タイ警察がまとめた2022年の犯罪統計速報によると、殺人・傷害致死事件(未遂含む)は3381件、強制性交等事件は1621件、盗難事件等は2万4851件だった。また銃器・爆発物関連の事件では11万2993人、薬物犯罪では36万8752人が検挙された。タイでは薬物や銃器の氾濫などの要因から、日本と比べて高い水準で凶悪犯罪が発生しており、外務省は海外安全ホームページで注意を呼びかけている。

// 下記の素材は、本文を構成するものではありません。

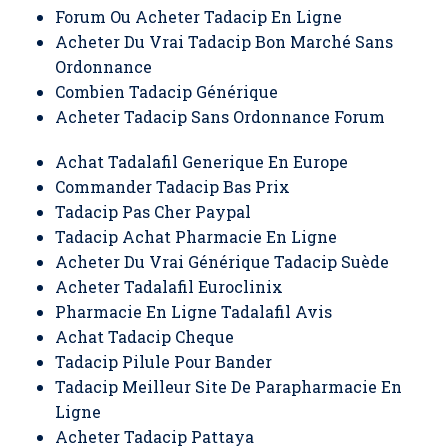
Forum Ou Acheter Tadacip En Ligne
Acheter Du Vrai Tadacip Bon Marché Sans
Ordonnance
Combien Tadacip Générique
Acheter Tadacip Sans Ordonnance Forum
Achat Tadalafil Generique En Europe
Commander Tadacip Bas Prix
Tadacip Pas Cher Paypal
Tadacip Achat Pharmacie En Ligne
Acheter Du Vrai Générique Tadacip Suède
Acheter Tadalafil Euroclinix
Pharmacie En Ligne Tadalafil Avis
Achat Tadacip Cheque
Tadacip Pilule Pour Bander
Tadacip Meilleur Site De Parapharmacie En
Ligne
Acheter Tadacip Pattaya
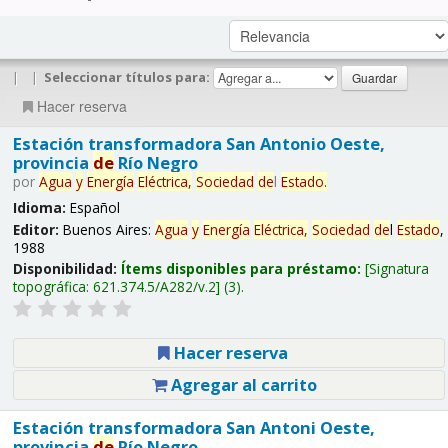
|
|
Seleccionar títulos para:
Hacer reserva
Estación transformadora San Antonio Oeste,
provincia
de
Río Negro
por
Agua
y
Energía
Eléctrica,
Sociedad
de
l
Estado
.
Idioma:
Español
Editor:
Buenos Aires:
Agua
y
Energía
Eléctrica,
Sociedad
de
l
Estado
,
1988
Disponibilidad:
Ítems disponibles para préstamo:
Signatura
topográfica:
621.374.5/A282/v.2
(3).
Hacer reserva
Agregar al carrito
Estación transformadora San Antoni Oeste,
provincia
de
Río Negro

また首都バンコクでは、2021年中旬ごろから反政府デモが頻繁に発生。治安当局とデモ隊との間で激しい衝突が見られ、銃撃による負傷者も確認されているため、警戒が必要だとしている。
犯罪の発生場所について、バンコクでは特に旅行者が集まる観光スポットや繁華街、デパートなどの大型商業施設周辺、若い単独旅行者が利用するゲストハウス(安宿)周辺で多発している。チェンマイ市内でも、旧市街を中心に旅行者を狙った犯罪が発生しており、外務省は「夜の繁華街では十分な注意が必要であり、不用意に狭い路地へ入り込むことは危険」と呼びかけている。

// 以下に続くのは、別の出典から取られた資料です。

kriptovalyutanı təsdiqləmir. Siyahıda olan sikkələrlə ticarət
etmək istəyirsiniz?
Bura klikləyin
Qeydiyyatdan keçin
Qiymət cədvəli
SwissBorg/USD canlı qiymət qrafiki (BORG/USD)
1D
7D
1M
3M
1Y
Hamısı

日本人が巻き込まれる被害の多くは窃盗・詐欺で、2022年には東南アジアからの旅行者を装った女性(又は女装した男性)が、日本人男性に英語や片言の日本語で声をかけ、金をだまし取る詐欺被害が報告されている。タクシーや三輪タクシー(トゥクトゥク)の運転手など初対面の人から声をかけられ、安易に話に乗って詐欺等の被害に遭うケースも多発しているという。
他にもカラオケ店でのぼったくり被害や、「交際していたタイ人に宝石をプレゼントしたが、その後、連絡が取れない」、「結婚を前提に交際していたタイ人に家や土地、車購入の資金を渡したが、逃げられた」などの男女間のトラブルも報告されている。
外務省は、タイは諸外国と比べて安全なイメージがあるものの、法制度、文化的背景、風俗習慣など日本とは異なることを常に意識するよう呼びかけている。